PROVIDED ENTRIES Block Start

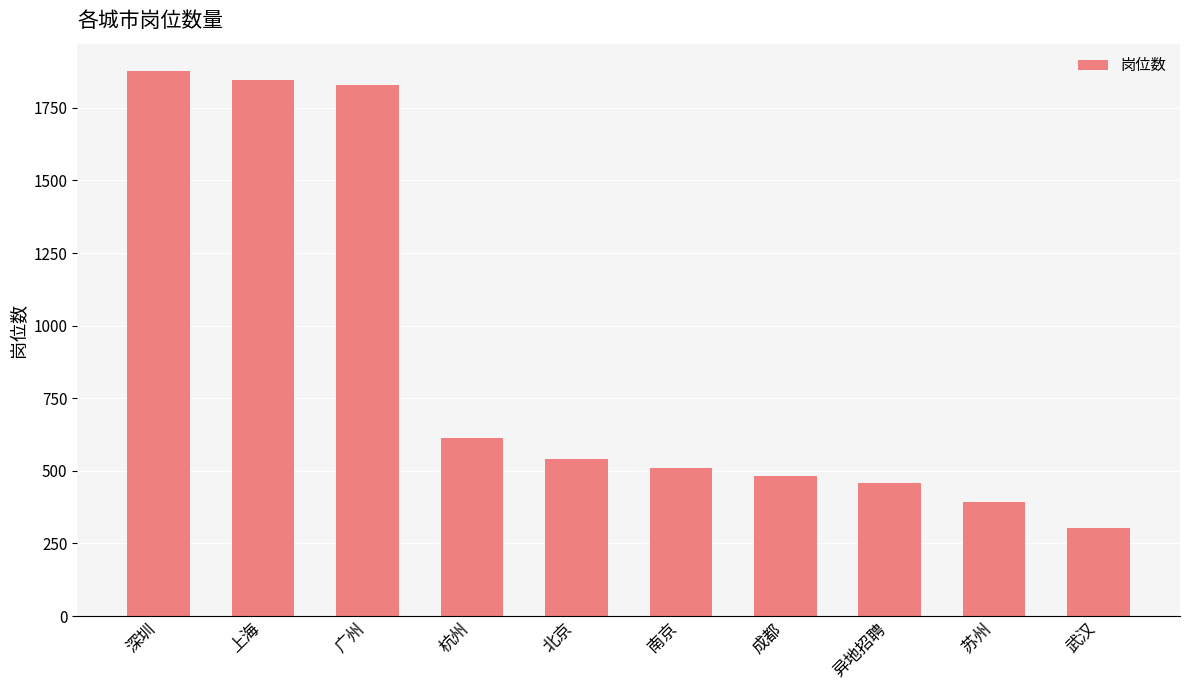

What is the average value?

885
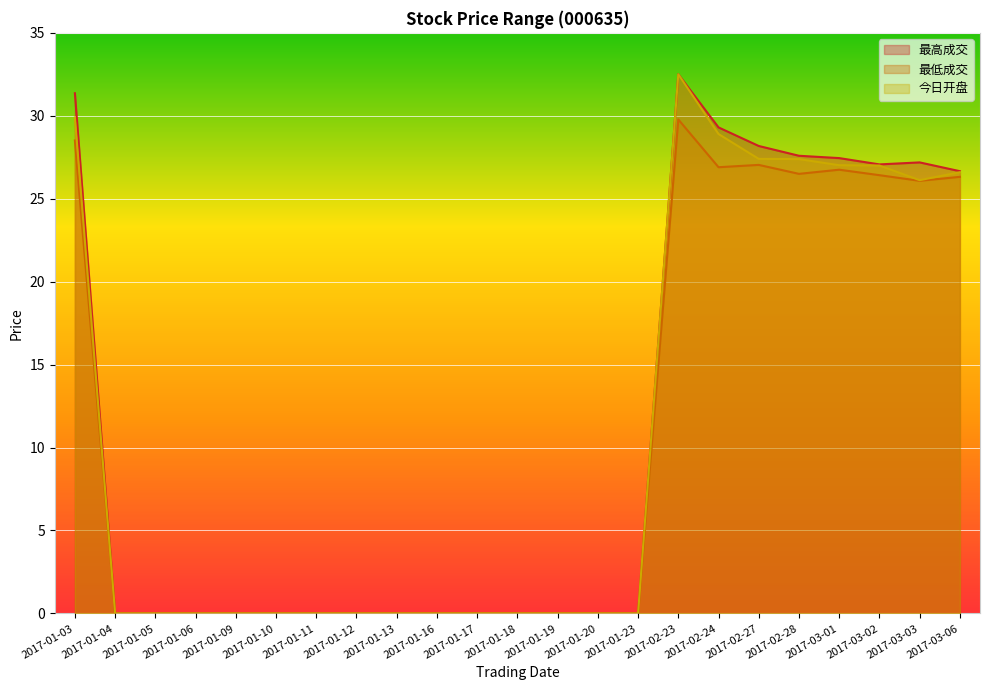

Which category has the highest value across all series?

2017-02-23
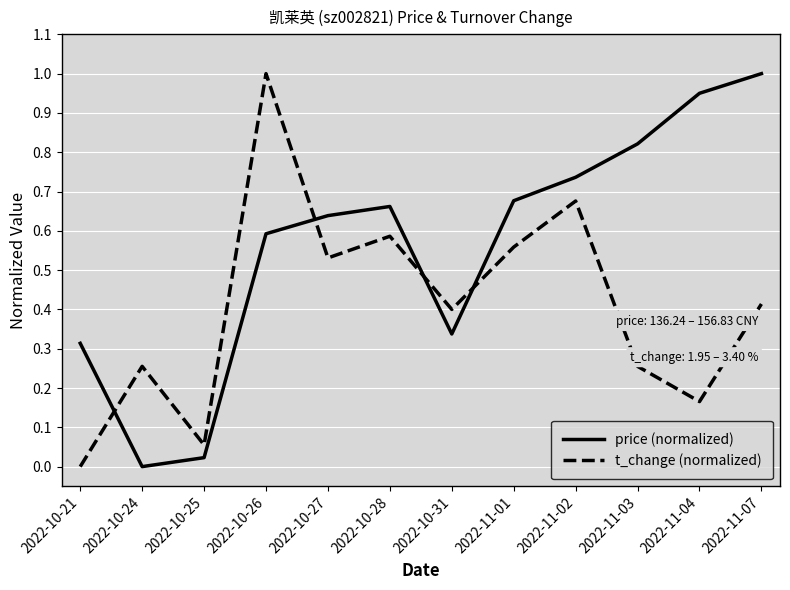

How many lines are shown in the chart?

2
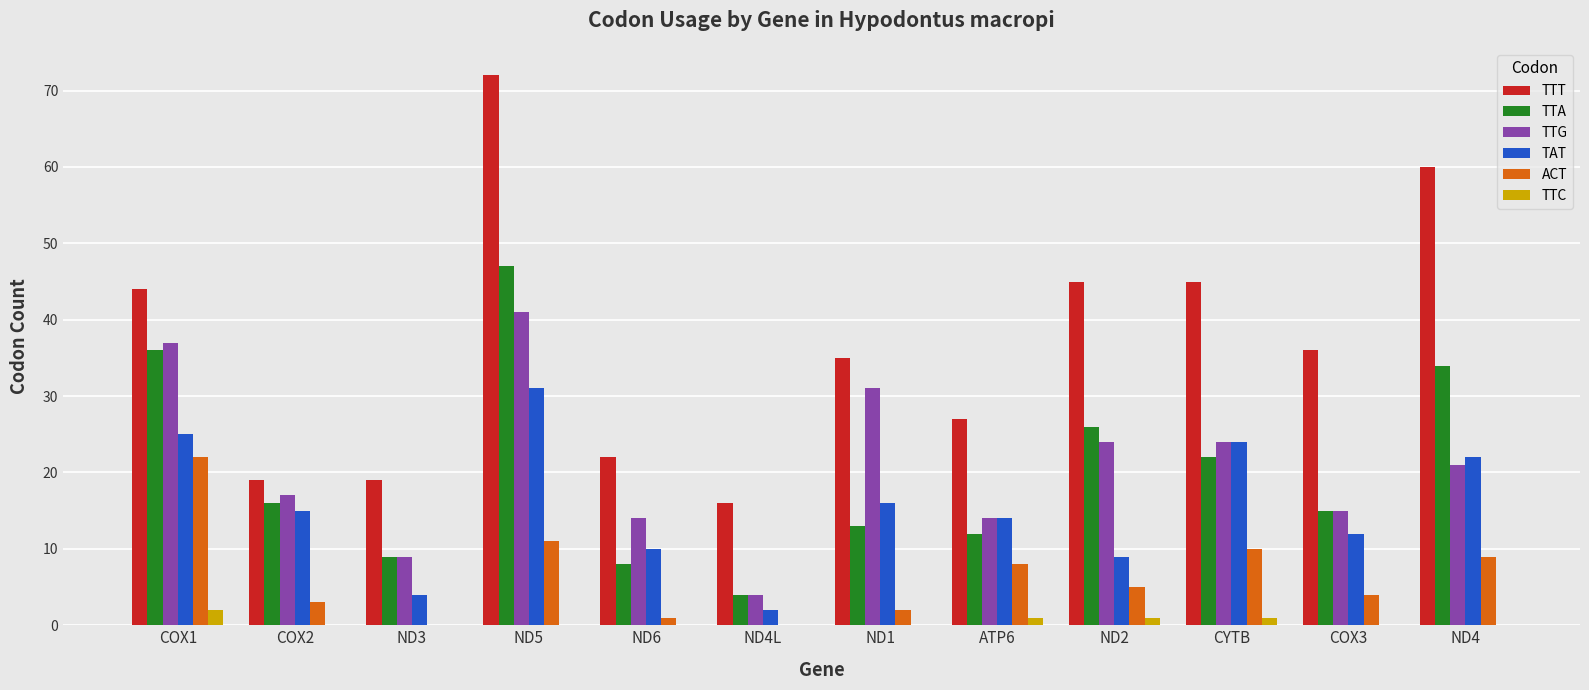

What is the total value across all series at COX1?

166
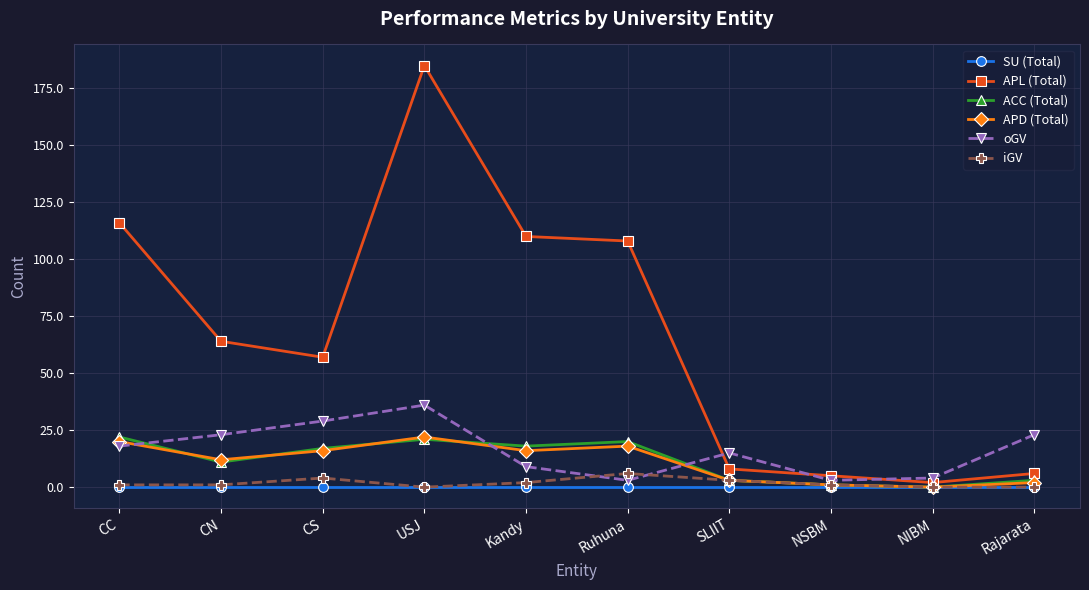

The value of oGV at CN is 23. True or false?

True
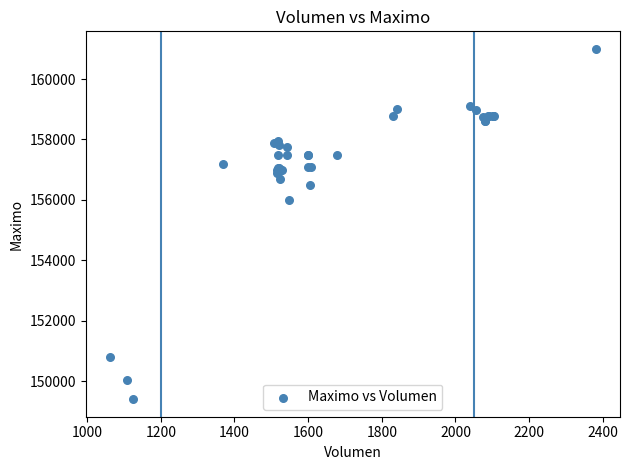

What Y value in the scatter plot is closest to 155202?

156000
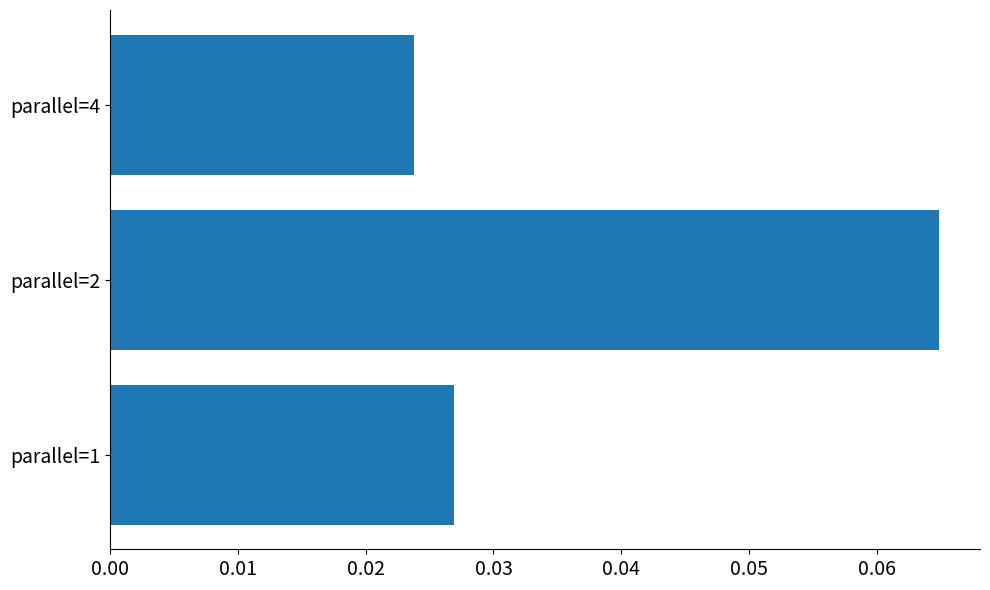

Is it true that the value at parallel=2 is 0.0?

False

PROVIDED ENTRIES Block End

▸ **ASSIGNMENT**: Copy out the text of all the rows above without the pictures, substituting "number" for every "value" and leaving everything else the same.

▸ **TASK OUTPUT**:
What is the average number?

885

Which category has the highest number across all series?

2017-02-23

How many lines are shown in the chart?

2

What is the total number across all series at COX1?

166

The number of oGV at CN is 23. True or false?

True

What Y number in the scatter plot is closest to 155202?

156000

Is it true that the number at parallel=2 is 0.0?

False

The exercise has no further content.